- Task brief
Please carry on the forum post below about how far to charge an electric car's battery, picking up right after its last sentence.

- Article
God I gotta stop but here is one more piece of advice...

 

If you are sitting at say 15% and find that you need to go out to the grocery store, you know or should know that you need say 10% to get there and 10% to get back or whatever it may be.  Charge the car up enough to get you there with a little extra buffer, so in this case charge it to 40% (instead of 100%), go run your errand, and come back and now the car sits at 20% when you get home and just leave it at that.  

 

Better than charging it to 100%, doing that errand, and coming home to sit at 80% for some more extended period of time.  Basically put enough in it to get you where you need to go, and only put 100% in it if you know you're going to need all of it.  Sometimes you might be going somewhere with a charger, for example, for me the 99 restaurant.  Its 27% away from here on the HVB in the summer, closer to 37% in the winter.  So, if we are going tonight I would charge my car up to 40 to 45%, enough.  Get there with 3-8% battery and plug it into their charger while we eat, then go home and get home with whatever is left.  Better than charging it to full before going out, getting to the 99, and the car is already back to 100% full while we are still not finished eating.

- Stored dataset items
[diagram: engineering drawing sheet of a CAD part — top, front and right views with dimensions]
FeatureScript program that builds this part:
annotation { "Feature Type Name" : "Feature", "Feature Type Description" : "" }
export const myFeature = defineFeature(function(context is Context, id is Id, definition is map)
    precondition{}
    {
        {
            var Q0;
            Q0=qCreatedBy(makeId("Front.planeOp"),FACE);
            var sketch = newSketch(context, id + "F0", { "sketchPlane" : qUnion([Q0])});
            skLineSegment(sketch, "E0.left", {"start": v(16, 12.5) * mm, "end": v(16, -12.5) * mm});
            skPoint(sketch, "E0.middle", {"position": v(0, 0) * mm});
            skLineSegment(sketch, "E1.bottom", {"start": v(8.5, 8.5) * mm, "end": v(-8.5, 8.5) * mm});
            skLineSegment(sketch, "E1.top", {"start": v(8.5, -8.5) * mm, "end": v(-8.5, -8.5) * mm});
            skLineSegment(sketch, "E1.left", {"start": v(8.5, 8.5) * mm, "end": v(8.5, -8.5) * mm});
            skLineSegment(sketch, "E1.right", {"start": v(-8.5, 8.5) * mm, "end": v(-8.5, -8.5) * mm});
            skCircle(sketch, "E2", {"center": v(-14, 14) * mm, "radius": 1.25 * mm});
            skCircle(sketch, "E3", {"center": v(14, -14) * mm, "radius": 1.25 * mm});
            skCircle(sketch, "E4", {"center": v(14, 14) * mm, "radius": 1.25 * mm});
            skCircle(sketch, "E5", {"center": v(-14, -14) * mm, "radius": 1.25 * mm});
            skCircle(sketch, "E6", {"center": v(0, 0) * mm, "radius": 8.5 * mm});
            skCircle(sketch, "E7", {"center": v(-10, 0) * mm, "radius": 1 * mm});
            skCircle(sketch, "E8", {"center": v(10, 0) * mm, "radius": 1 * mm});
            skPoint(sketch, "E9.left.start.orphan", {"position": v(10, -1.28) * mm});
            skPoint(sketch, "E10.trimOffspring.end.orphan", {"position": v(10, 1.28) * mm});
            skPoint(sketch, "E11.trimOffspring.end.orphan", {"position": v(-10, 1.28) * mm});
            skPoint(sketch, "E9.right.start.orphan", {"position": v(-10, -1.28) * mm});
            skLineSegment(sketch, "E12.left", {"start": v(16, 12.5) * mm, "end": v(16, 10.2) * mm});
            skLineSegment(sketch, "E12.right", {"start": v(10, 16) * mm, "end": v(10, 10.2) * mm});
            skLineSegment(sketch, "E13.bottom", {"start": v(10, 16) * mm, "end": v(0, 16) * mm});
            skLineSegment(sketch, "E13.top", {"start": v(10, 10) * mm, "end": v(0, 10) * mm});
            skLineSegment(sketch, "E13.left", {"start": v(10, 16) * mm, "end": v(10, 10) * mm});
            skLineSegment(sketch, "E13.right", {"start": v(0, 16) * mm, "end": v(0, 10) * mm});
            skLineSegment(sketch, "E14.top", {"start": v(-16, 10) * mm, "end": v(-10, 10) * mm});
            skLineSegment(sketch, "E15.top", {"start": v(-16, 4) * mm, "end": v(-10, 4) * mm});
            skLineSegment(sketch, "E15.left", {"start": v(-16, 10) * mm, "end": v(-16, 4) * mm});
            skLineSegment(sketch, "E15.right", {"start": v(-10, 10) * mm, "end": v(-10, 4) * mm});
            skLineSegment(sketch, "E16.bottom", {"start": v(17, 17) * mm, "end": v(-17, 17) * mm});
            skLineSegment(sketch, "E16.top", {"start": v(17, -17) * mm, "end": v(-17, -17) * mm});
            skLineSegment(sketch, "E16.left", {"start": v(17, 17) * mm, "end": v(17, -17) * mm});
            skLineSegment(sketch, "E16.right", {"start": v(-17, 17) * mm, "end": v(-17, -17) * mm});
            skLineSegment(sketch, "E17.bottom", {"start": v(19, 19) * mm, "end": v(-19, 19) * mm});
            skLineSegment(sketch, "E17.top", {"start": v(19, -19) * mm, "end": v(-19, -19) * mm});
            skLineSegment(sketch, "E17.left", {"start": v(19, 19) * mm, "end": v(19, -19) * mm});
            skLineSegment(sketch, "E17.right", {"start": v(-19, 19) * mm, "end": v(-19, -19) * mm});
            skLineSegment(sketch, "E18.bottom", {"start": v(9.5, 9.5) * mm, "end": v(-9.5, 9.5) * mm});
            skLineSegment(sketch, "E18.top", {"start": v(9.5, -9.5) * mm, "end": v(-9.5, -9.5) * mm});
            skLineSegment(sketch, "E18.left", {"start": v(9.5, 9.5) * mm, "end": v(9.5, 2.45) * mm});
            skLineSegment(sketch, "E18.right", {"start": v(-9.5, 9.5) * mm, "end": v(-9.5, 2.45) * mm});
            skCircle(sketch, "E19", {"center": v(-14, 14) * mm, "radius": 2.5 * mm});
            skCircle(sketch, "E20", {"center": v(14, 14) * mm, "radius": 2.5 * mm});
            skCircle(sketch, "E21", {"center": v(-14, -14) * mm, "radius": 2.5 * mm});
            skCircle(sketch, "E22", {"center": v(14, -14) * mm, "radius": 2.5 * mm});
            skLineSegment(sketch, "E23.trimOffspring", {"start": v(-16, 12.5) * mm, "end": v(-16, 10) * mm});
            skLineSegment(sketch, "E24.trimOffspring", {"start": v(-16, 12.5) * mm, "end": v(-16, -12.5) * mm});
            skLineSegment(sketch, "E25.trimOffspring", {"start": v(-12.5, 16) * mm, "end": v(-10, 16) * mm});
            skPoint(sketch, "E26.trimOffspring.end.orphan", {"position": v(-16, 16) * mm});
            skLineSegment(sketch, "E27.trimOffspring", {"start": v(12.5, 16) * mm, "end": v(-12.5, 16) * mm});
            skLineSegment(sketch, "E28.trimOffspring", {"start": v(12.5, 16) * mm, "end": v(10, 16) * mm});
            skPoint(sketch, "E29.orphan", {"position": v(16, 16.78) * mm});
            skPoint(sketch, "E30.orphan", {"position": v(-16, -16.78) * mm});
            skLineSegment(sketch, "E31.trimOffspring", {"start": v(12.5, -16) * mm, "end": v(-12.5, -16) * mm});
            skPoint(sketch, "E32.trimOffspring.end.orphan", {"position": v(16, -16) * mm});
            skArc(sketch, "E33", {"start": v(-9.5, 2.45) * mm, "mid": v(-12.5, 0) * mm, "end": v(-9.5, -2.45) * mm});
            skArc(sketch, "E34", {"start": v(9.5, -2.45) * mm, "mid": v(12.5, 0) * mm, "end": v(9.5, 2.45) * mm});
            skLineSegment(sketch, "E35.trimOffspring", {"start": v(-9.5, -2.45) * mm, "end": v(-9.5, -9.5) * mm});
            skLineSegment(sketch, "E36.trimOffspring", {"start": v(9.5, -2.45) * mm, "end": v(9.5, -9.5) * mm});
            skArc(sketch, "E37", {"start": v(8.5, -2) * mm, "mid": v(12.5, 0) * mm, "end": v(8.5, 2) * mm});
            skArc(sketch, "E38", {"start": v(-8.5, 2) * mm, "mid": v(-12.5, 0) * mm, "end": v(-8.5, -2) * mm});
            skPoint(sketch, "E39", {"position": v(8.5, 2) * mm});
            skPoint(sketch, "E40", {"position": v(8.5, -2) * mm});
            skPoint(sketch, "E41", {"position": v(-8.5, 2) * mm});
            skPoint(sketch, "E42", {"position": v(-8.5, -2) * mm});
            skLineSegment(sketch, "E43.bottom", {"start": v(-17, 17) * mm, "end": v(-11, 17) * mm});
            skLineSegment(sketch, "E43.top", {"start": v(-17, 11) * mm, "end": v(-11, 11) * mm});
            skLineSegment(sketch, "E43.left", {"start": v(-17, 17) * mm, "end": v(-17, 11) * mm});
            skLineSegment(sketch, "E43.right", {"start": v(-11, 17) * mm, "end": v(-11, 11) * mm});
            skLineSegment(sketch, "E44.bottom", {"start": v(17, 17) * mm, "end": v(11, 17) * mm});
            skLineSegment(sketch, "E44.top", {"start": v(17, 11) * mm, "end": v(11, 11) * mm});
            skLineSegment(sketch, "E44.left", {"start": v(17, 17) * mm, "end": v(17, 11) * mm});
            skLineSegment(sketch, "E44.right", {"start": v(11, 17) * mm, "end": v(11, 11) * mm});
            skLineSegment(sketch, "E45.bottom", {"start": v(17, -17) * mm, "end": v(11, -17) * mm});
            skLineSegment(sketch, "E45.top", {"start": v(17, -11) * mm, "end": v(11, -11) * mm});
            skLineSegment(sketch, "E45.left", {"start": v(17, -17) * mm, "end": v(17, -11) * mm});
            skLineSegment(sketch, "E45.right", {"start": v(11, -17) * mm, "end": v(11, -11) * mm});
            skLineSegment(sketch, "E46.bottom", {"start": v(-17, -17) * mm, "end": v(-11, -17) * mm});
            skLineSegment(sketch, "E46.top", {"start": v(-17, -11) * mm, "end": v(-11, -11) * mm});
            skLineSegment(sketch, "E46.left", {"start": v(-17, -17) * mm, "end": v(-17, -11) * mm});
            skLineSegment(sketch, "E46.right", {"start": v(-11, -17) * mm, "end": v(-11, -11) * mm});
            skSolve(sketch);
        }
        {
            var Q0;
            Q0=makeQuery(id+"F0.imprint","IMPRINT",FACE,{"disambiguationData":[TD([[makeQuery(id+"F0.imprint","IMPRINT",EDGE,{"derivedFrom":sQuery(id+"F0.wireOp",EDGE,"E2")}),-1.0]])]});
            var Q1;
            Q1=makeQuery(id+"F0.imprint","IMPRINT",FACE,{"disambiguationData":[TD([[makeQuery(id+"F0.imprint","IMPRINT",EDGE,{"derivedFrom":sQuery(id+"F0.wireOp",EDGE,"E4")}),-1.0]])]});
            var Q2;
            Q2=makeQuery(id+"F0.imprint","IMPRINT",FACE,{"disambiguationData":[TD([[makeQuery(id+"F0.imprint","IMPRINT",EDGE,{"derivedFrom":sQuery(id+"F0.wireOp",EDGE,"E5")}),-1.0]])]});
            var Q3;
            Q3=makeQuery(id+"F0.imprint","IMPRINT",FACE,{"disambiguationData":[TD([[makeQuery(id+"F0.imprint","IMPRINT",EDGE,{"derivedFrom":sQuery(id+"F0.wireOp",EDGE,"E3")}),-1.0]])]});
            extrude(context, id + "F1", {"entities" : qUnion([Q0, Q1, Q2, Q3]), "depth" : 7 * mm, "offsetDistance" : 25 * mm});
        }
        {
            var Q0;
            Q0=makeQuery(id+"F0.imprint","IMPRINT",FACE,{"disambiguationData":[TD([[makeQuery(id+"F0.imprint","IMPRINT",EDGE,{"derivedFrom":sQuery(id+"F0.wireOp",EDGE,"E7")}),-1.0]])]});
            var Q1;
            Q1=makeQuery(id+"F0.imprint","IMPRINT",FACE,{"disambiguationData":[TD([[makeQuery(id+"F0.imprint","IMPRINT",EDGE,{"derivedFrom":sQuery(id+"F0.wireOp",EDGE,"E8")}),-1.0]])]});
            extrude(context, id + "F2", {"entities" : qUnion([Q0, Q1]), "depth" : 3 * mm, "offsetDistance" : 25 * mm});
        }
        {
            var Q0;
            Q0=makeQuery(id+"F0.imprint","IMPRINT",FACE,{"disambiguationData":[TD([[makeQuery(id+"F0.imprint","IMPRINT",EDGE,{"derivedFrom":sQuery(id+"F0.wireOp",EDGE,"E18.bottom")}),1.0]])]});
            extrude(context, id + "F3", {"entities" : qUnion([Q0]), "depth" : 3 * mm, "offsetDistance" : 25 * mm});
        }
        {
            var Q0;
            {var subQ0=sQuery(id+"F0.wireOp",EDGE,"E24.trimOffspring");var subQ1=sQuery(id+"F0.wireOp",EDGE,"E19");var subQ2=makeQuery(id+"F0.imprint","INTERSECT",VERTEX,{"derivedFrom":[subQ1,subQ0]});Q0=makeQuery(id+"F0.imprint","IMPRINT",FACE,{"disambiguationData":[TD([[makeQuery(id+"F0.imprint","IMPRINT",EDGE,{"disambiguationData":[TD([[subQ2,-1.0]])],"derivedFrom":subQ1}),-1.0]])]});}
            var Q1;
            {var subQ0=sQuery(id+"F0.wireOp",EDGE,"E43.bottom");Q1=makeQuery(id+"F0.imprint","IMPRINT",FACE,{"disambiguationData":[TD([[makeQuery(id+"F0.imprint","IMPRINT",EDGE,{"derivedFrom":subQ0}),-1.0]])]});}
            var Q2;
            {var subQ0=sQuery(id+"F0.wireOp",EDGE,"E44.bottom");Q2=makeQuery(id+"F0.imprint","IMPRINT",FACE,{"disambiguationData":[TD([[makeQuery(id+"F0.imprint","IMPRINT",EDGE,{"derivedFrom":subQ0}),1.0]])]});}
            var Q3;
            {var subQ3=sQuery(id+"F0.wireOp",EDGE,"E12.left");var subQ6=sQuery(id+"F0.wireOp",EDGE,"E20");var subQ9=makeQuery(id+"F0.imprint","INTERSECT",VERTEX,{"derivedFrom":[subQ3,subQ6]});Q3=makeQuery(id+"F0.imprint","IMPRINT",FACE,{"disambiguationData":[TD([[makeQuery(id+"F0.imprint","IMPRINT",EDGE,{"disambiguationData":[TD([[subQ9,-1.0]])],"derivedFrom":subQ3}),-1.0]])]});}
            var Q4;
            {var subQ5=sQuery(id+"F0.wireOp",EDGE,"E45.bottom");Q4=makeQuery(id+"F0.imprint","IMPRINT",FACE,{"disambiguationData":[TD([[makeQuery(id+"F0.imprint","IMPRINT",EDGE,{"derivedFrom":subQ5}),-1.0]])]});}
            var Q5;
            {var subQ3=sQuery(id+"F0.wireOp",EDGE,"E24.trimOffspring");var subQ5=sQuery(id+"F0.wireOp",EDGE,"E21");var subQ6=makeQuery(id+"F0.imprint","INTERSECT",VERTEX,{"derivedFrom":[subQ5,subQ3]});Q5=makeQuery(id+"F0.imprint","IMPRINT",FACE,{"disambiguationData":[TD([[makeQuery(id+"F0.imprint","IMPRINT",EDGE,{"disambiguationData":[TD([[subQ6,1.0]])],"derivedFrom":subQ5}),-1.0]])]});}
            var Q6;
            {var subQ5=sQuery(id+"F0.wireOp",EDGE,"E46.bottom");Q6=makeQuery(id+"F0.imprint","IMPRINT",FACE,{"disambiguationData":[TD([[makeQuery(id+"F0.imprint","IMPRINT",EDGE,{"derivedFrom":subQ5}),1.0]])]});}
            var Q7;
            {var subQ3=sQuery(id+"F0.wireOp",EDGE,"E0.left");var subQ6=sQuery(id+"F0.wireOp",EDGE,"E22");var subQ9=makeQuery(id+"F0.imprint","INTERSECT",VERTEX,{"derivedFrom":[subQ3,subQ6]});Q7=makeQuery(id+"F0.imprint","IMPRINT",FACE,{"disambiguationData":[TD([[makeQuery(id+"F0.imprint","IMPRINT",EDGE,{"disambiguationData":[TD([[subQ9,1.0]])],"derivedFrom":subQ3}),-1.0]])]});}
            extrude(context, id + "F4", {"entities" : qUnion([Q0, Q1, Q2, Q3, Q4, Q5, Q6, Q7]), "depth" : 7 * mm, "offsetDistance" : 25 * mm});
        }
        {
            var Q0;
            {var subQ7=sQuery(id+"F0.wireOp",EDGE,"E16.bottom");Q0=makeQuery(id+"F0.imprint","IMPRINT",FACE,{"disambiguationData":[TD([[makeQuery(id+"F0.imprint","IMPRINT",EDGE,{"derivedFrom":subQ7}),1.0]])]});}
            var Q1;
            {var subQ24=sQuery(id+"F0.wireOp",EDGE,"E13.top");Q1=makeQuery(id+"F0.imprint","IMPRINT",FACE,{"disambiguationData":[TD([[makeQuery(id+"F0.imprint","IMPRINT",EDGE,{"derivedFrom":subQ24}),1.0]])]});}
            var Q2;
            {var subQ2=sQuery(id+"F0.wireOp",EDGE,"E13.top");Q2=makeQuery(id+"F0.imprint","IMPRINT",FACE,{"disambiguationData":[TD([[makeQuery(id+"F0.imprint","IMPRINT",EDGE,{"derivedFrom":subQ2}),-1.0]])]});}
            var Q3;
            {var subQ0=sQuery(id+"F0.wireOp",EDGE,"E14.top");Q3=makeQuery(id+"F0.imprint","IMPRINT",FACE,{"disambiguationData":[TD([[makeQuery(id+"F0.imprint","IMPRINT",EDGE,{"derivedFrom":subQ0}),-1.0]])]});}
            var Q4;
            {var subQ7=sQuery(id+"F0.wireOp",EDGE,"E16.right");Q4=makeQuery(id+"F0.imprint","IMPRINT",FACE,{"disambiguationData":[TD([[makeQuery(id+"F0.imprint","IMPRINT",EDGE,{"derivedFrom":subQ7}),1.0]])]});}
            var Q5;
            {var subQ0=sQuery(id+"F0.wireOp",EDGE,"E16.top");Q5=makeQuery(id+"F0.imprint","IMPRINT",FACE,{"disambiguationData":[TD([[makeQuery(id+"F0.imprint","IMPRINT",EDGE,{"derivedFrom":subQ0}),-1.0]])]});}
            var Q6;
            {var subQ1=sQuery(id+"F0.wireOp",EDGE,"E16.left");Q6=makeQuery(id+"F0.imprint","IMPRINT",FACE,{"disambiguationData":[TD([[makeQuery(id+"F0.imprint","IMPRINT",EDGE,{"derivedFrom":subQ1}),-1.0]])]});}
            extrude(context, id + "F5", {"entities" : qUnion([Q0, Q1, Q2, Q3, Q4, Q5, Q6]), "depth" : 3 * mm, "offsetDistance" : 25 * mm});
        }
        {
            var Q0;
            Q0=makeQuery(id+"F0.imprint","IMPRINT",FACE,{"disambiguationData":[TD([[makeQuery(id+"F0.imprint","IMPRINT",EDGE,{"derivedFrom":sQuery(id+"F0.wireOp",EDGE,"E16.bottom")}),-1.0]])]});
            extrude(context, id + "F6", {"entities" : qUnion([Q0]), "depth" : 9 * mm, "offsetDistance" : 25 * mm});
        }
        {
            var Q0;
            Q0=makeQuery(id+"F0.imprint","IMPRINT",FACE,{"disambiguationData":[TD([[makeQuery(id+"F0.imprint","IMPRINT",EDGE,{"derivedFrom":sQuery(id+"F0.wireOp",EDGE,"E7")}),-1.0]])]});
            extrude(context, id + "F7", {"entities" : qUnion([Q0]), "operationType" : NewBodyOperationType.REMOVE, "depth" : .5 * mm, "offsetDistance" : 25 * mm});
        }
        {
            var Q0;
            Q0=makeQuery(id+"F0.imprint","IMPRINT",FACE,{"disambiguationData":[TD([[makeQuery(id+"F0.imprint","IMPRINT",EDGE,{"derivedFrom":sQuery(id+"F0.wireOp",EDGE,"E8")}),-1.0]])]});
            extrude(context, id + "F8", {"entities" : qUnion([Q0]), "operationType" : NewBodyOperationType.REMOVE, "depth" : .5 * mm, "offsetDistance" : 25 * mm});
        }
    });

- Task result
 

Things like that take a little bit of thinking and planning, but I'm seeing my wife is getting good at that with her mini, she tells me all the time now how much % it took to get to where she was going, and also she remembers if that's her best or if it took less % some other day.  

 

OK, enough for now and hope this helps as many of you as I can!

 

-=>Raja.


Edited by rbort, 26 November 2018 - 02:05 PM.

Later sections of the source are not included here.